There is some evidence, based on climate data collected last year by the IceBite team, that at the interface between the dry soil and the frozen mud, “there might be some melting in the summer,” says DiRuggiero. “There might be water available at least part of the time” and microbes might be “actively growing and metabolizing at least during a small portion of the year.”
“Melting,” in this case, doesn’t mean the soil gets soggy or muddy, or that the temperature gets above freezing. Rather, it means that thin layers of liquid water can form between the sand grains that make up the soil and the ice below it. But that’s plenty of water for microbes. They’re small. They don’t need a lot of water.

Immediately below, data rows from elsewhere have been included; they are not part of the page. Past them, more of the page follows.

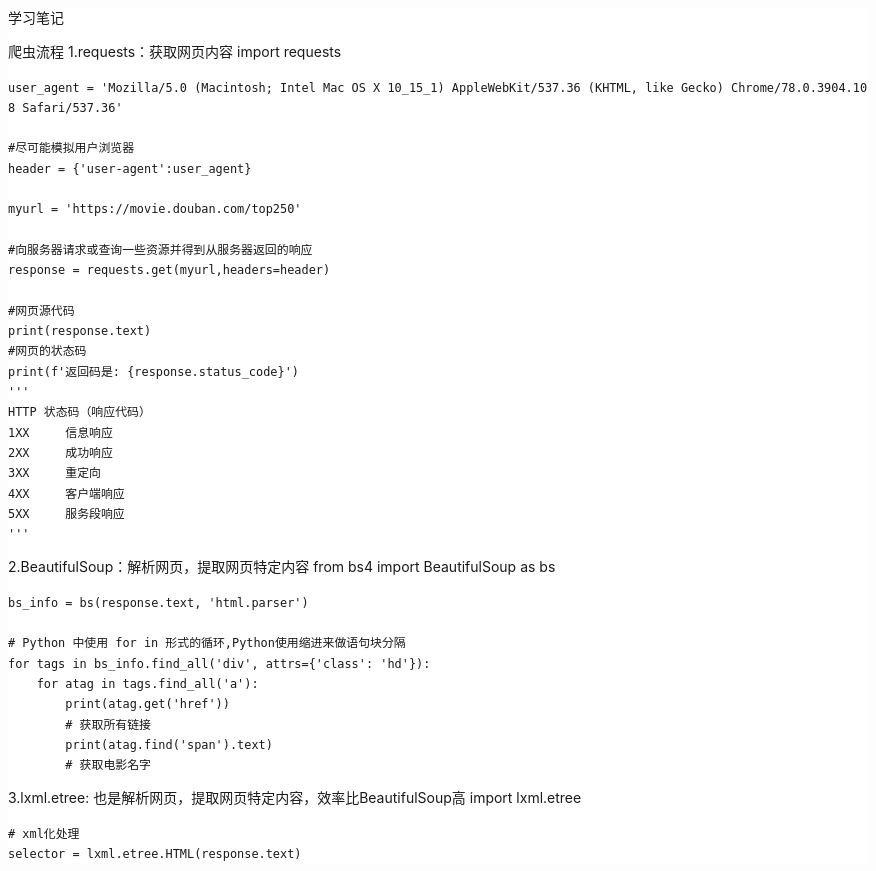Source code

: 学习笔记


爬虫流程
1.requests：获取网页内容
	import requests

	user_agent = 'Mozilla/5.0 (Macintosh; Intel Mac OS X 10_15_1) AppleWebKit/537.36 (KHTML, like Gecko) Chrome/78.0.3904.108 Safari/537.36'
	
	#尽可能模拟用户浏览器
	header = {'user-agent':user_agent}

	myurl = 'https://movie.douban.com/top250'

	#向服务器请求或查询一些资源并得到从服务器返回的响应
	response = requests.get(myurl,headers=header)

	#网页源代码
	print(response.text)
	#网页的状态码
	print(f'返回码是: {response.status_code}')
	'''
	HTTP 状态码（响应代码）
	1XX		信息响应
	2XX		成功响应
	3XX		重定向
	4XX		客户端响应
	5XX		服务段响应
	'''
	
2.BeautifulSoup：解析网页，提取网页特定内容
	from bs4 import BeautifulSoup as bs

	bs_info = bs(response.text, 'html.parser')

	# Python 中使用 for in 形式的循环,Python使用缩进来做语句块分隔
	for tags in bs_info.find_all('div', attrs={'class': 'hd'}):
		for atag in tags.find_all('a'):
			print(atag.get('href'))
			# 获取所有链接
			print(atag.find('span').text)
			# 获取电影名字


3.lxml.etree: 也是解析网页，提取网页特定内容，效率比BeautifulSoup高
	import lxml.etree
	
	# xml化处理
	selector = lxml.etree.HTML(response.text)
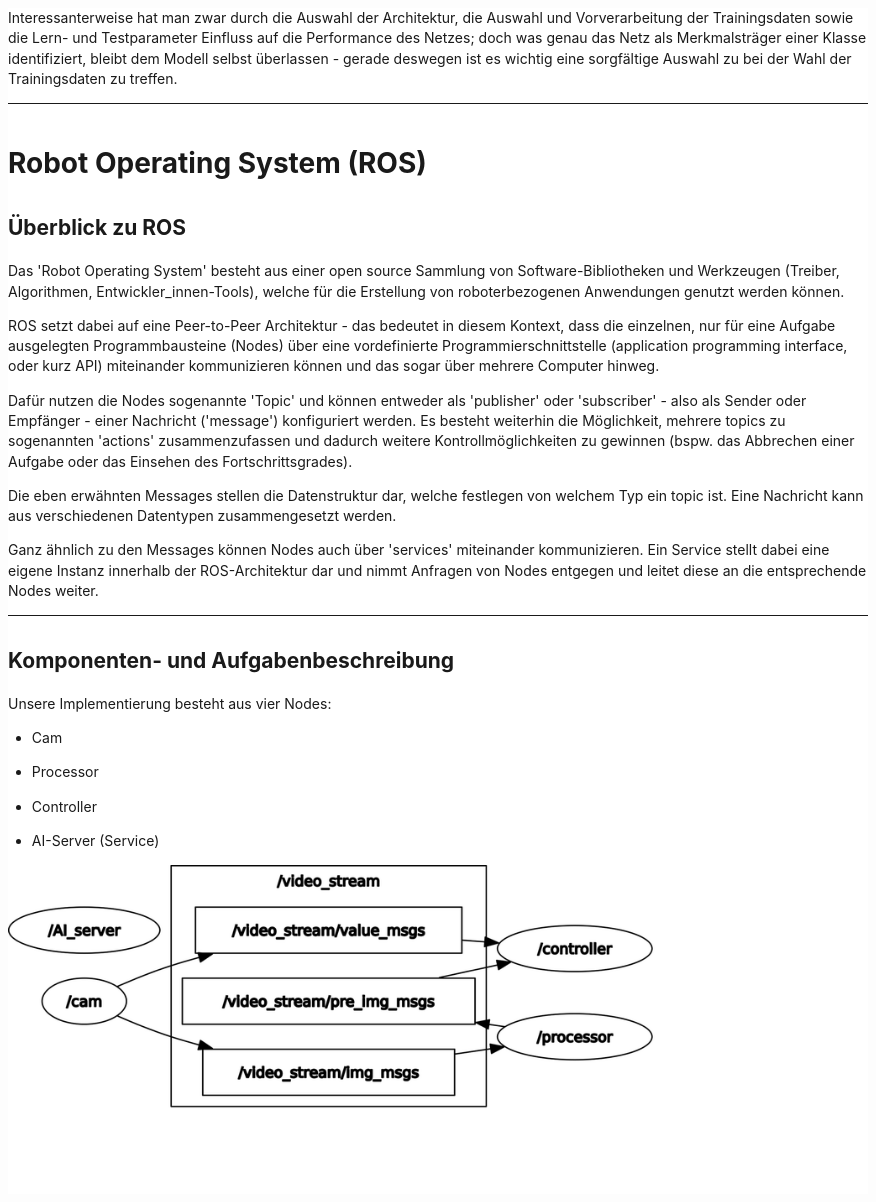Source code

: Interessanterweise hat man zwar durch die Auswahl der Architektur, die Auswahl und Vorverarbeitung der Trainingsdaten sowie die Lern- und Testparameter Einfluss auf die Performance des Netzes; doch was genau das Netz als Merkmalsträger einer Klasse identifiziert, bleibt dem Modell selbst überlassen - gerade deswegen ist es wichtig eine sorgfältige Auswahl zu bei der Wahl der Trainingsdaten zu treffen.

---

# Robot Operating System (ROS)

## Überblick zu ROS

Das 'Robot Operating System' besteht aus einer open source Sammlung von Software-Bibliotheken und Werkzeugen (Treiber, Algorithmen, Entwickler_innen-Tools), welche für die Erstellung von roboterbezogenen Anwendungen genutzt werden können.

ROS setzt dabei auf eine Peer-to-Peer Architektur - das bedeutet in diesem Kontext, dass die einzelnen, nur für eine Aufgabe ausgelegten Programmbausteine (Nodes) über eine vordefinierte Programmierschnittstelle (application programming interface, oder kurz API) miteinander kommunizieren können und das sogar über mehrere Computer hinweg.

Dafür nutzen die Nodes sogenannte 'Topic' und können entweder als 'publisher' oder 'subscriber' - also als Sender oder Empfänger - einer Nachricht ('message') konfiguriert werden. Es besteht weiterhin die Möglichkeit, mehrere topics zu sogenannten 'actions' zusammenzufassen und dadurch weitere Kontrollmöglichkeiten zu gewinnen (bspw. das Abbrechen einer Aufgabe oder das Einsehen des Fortschrittsgrades).

Die eben erwähnten Messages stellen die Datenstruktur dar, welche festlegen von welchem Typ ein topic ist. Eine Nachricht kann aus verschiedenen Datentypen zusammengesetzt werden. 

Ganz ähnlich zu den Messages können Nodes auch über 'services' miteinander kommunizieren. Ein Service stellt dabei eine eigene Instanz innerhalb der ROS-Architektur dar und nimmt Anfragen von Nodes entgegen und leitet diese an die entsprechende Nodes weiter.

---

## Komponenten- und Aufgabenbeschreibung

Unsere Implementierung besteht aus vier Nodes:

  - Cam

  - Processor
  
  - Controller
  
  - AI-Server (Service)


![ROS_ARCH](beleg/images/rosgraph.svg "ROS_NODES und AI-Server-Service")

“At temperatures above -20ºC (-4ºF) there is a layer of unfrozen water between the sand grains and the ice. These layers can support microbial life at least [down] to -15ºC (5ºF),” McKay explained.
“On Mars today the temperatures of the ground ice are much too cold for this effect to be useful,” he wrote. But Mars wobbles. At present Mars is tilted on its axis at about the same angle as Earth’s.
Five million years ago, however, Mars leaned over at an angle of about 45º, and for nearly half of each martian year (equivalent to about one Earth year), the polar regions received constant sunlight. Back then “the ground ice at the polar regions,” like the site where NASA’s Phoenix spacecraft landed in 2008, “would have been much warmer. We think it would have been in the range of -15ºC to -20ºC. So liquid water layers” in the past were “a possibility.”
The question then is this: If life ever took hold on Mars, back when the planet was warmer and wetter, did a few hardy microbes evolve a survival strategy that let them go into a deep sleep, and then every 10 or 20 million years, when the ground warmed up to -20ºC or so, wake up and put on a little growth spurt?
The answer will have to wait until a follow-up mission to the martian polar regions can dig deeper than Phoenix did. It is just such deep polar drilling that McKay’s IceBite project is working to make possible.